- Passage provided:
Reasons for living: The 20 best albums of 2010

December 13, 2010

I should perhaps have noted earlier that, as I have every year since I started compiling this year-end tally as an, um, professional critic, my primary concern was place as always on the albums that moved me most over the preceding 365 days—the records I found myself coming back to again and again for actual pleasure.

Finally, I’ve come to the Top 20 for 2010. Drum roll, please…

 20. The National, “High Violet” (4AD)

On their fifth album, the Ohio-to-Brooklyn transplants really connected with me for the first time. In the past, I’ve admired their corn-fed Midwestern rock more than I’ve loved it. Here, the injection of a hefty dose of dark atmospherics gives me the intrigue I’ve been missing in the past, while the rootsy sincerity is all the more powerful for the contrast.

 19. Neil Young, “Le Noise” (Reprise)

Sometimes, crotchety ol’ Neil’s experiments fail miserably, and sometimes they succeed beyond all expectations. This unexpected set of solo “folk-metal” definitely falls in the latter category, and it’s something that, despite one of the heftiest and most consistently rewarding catalogs in rock history, we’ve really never heard from Young before.

- Dataset section:
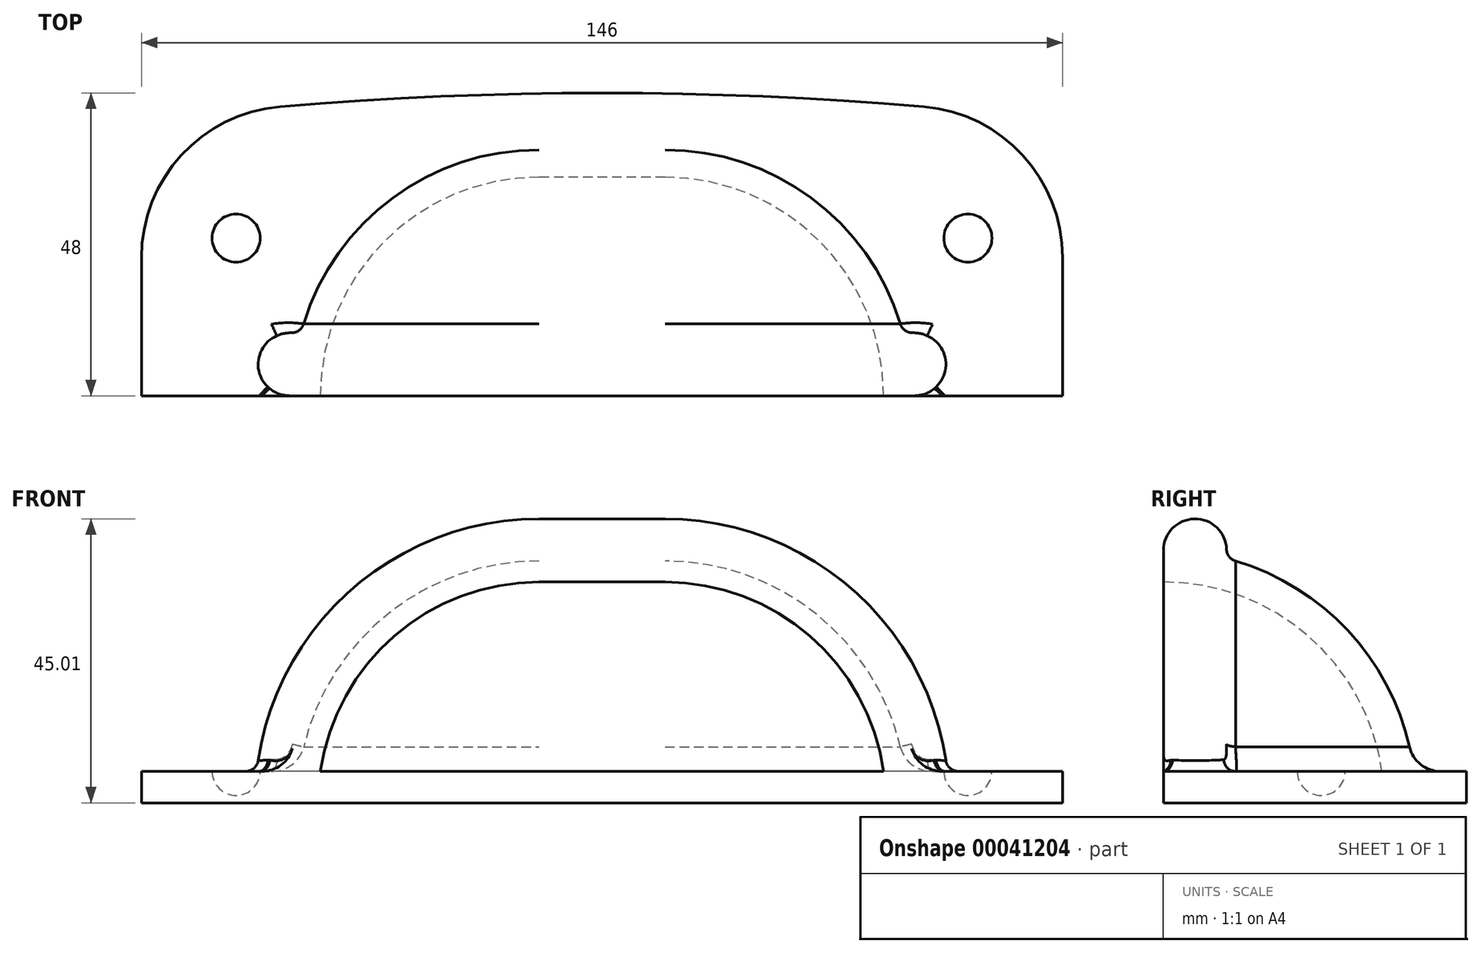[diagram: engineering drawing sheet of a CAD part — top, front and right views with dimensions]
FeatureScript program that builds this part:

- Directions:
1. In the 2010 album rankings, why did The National's "High Violet" connect with the writer when the band's earlier work had not? Answer in one to three sentences.
2. Answer these questions from the 2010 album rankings, one line each:
(a) What was the writer's main consideration when choosing albums for the list?
(b) Which label released Neil Young's "Le Noise"?
(c) Which of The National's albums is "High Violet" by count?

- List of solutions:
1. On "High Violet," a heavy dose of dark atmospherics gave the writer the intrigue missing from the band's earlier albums. Against that darkness, the band's rootsy sincerity also felt more powerful.

2.
(a) The albums that moved the writer most over the preceding 365 days, the ones the writer kept returning to for actual pleasure.
(b) Reprise.
(c) Their fifth album.